When I go to the route table that is associated with the private subnet of the task and replace the ENI of the fck-nat EC2 instance with the NAT gateway, the task successfully starts.

Am I missing something elementary? What I have is a brand new VPC setup with Terraform with 3 public subnets and 3 private subnets. The 3 private subnets are each associated with their own route table. Each of these route tables has a route to the EIN of the fck-nat instance. The VPC has a NAT gateway, but the route to the NAT gateway is only present when I swap out the route to the ENI for debugging.

AndrewGuenther commented 1 month ago

Can you confirm with the Reachability Analyzer that your tasks are able to talk to the NAT?

Does the security group attached to your fck-nat instance allow inbound connections from your VPC?

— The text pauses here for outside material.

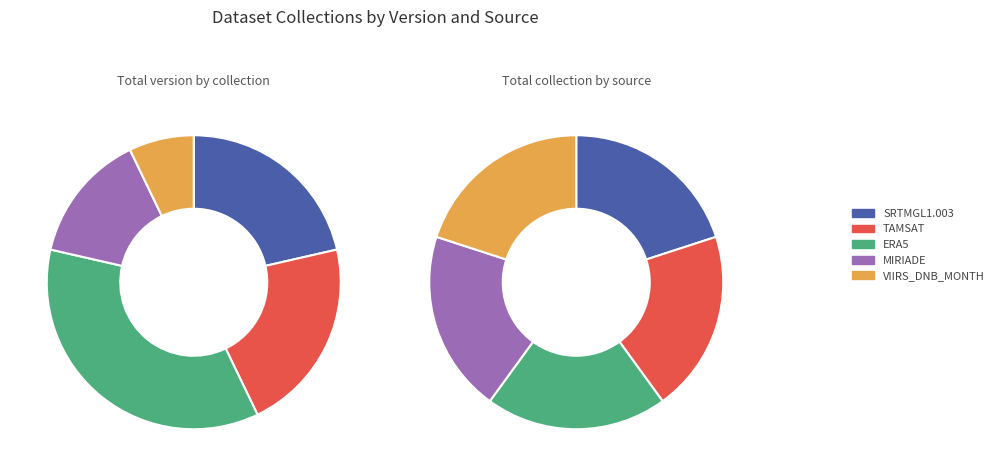

How much of the chart is everything except MIRIADE?

85.7%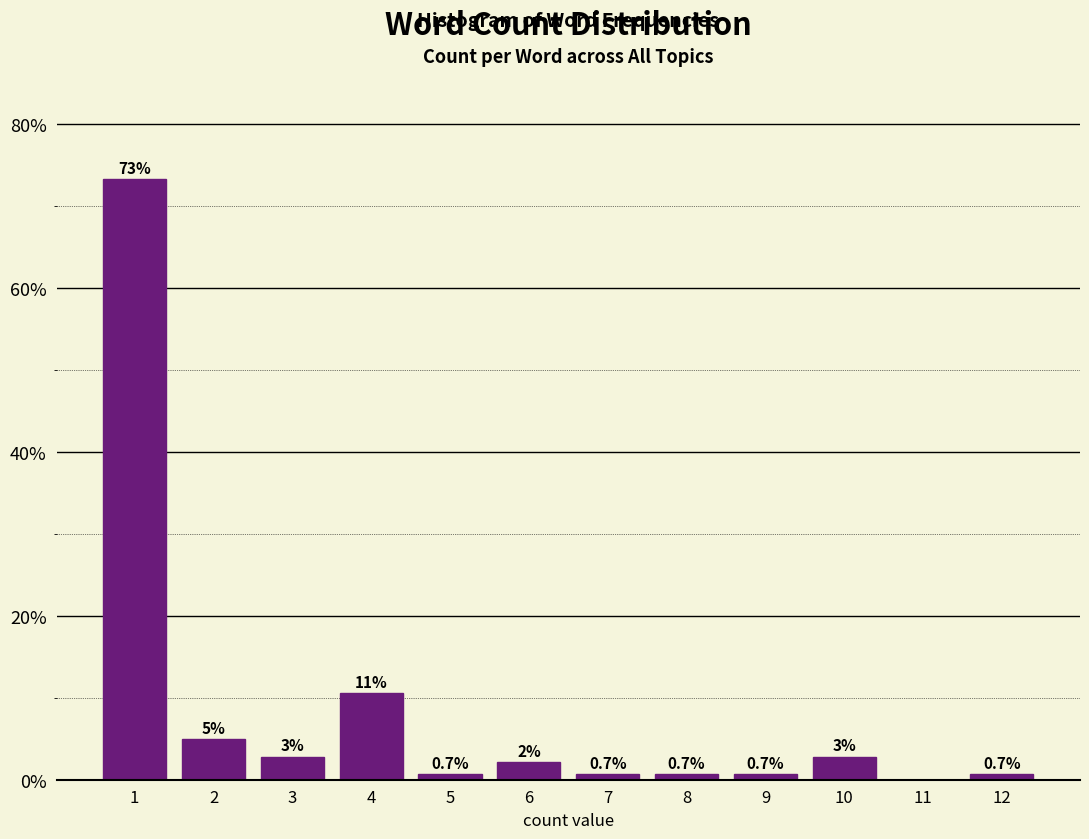

Which range on the x-axis has the tallest bar?

0.5 to 1.5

genghis-tuan commented 1 month ago

Thanks for responding so quickly, Andrew. I found the issue. It was not related to anything in this repo. I apologize for wasting your time. The issue was that during testing of recovery scenarios, I deleted the fck-nat EC2 instance to allow the ASG to recreate the instance. It appears that the official Terraform does not attach the static Elastic Network Interface to the new instance. Therefore the route in the route table points to an existing EIN, but the EIN is not attached. This was the cause of my issue. I need to find a way for the launch template to attach an existing EIN to a new instance. AWS doesn't seem to allow that. I'm closing this issue.

genghis-tuan commented 1 month ago

Sorry, final comment because I'm an idiot. Just realized the the script here adds the static ENI to the instance via userdata. I'm not sure what's going on in AWS, but pretty certain it is just me doing things wrong. Thank you again.